━━ Entries provided ━━

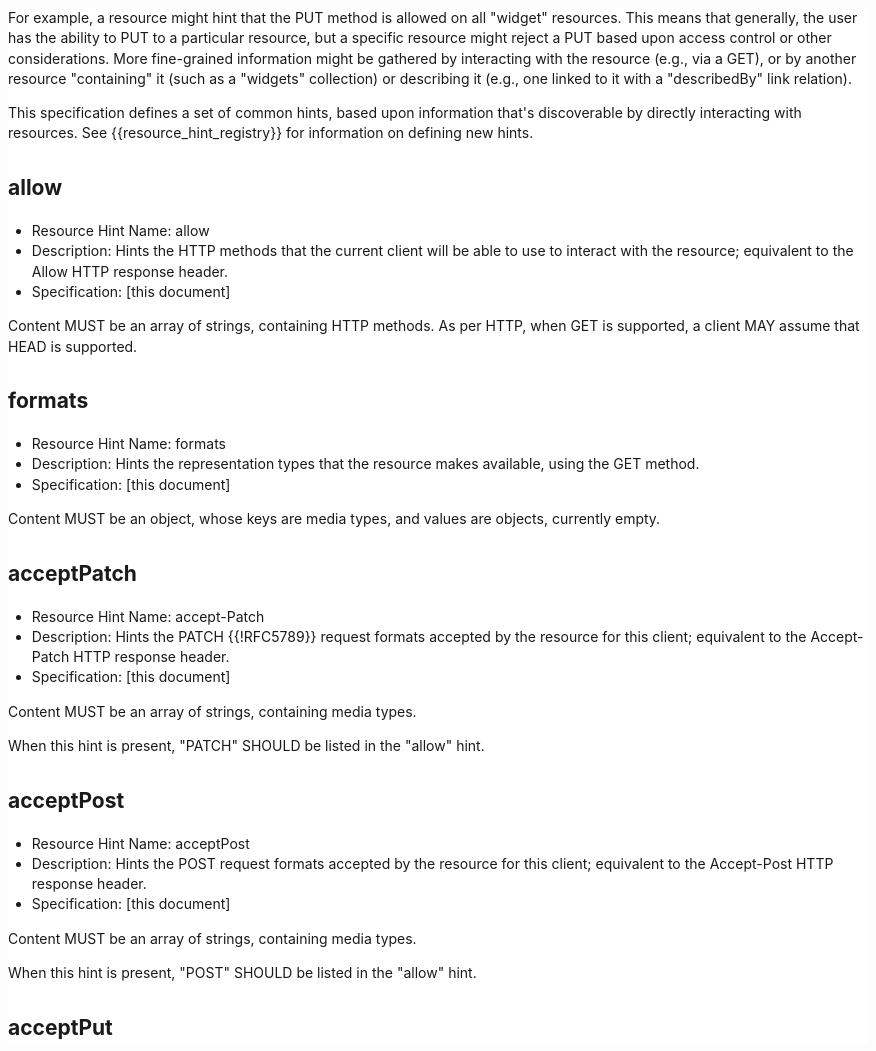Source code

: For example, a resource might hint that the PUT method is allowed on all "widget" resources. This means that generally, the user has the ability to PUT to a particular resource, but a specific resource might reject a PUT based upon access control or other considerations. More fine-grained information might be gathered by interacting with the resource (e.g., via a GET), or by another resource "containing" it (such as a "widgets" collection) or describing it (e.g., one linked to it with a "describedBy" link relation).

This specification defines a set of common hints, based upon information that's discoverable by directly interacting with resources. See {{resource_hint_registry}} for information on defining new hints.

## allow

* Resource Hint Name: allow
* Description: Hints the HTTP methods that the current client will be able to use to interact with the resource; equivalent to the Allow HTTP response header.
* Specification: [this document]

Content MUST be an array of strings, containing HTTP methods. As per HTTP, when GET is supported, a client MAY assume that HEAD is supported.

## formats

* Resource Hint Name: formats
* Description: Hints the representation types that the resource makes available, using the GET method.
* Specification: [this document]

Content MUST be an object, whose keys are media types, and values are objects, currently empty.

## acceptPatch

* Resource Hint Name: accept-Patch
* Description: Hints the PATCH {{!RFC5789}} request formats accepted by the resource for this client; equivalent to the Accept-Patch HTTP response header.
* Specification: [this document]

Content MUST be an array of strings, containing media types.

When this hint is present, "PATCH" SHOULD be listed in the "allow" hint.

## acceptPost

* Resource Hint Name: acceptPost
* Description: Hints the POST request formats accepted by the resource for this client; equivalent to the Accept-Post HTTP response header.
* Specification: [this document]

Content MUST be an array of strings, containing media types.

When this hint is present, "POST" SHOULD be listed in the "allow" hint.

## acceptPut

━━━

* Task brief *
Where a line of the records has the string "Name", return that line.

* Exercise result *
* Resource Hint Name: allow
* Resource Hint Name: formats
* Resource Hint Name: accept-Patch
* Resource Hint Name: acceptPost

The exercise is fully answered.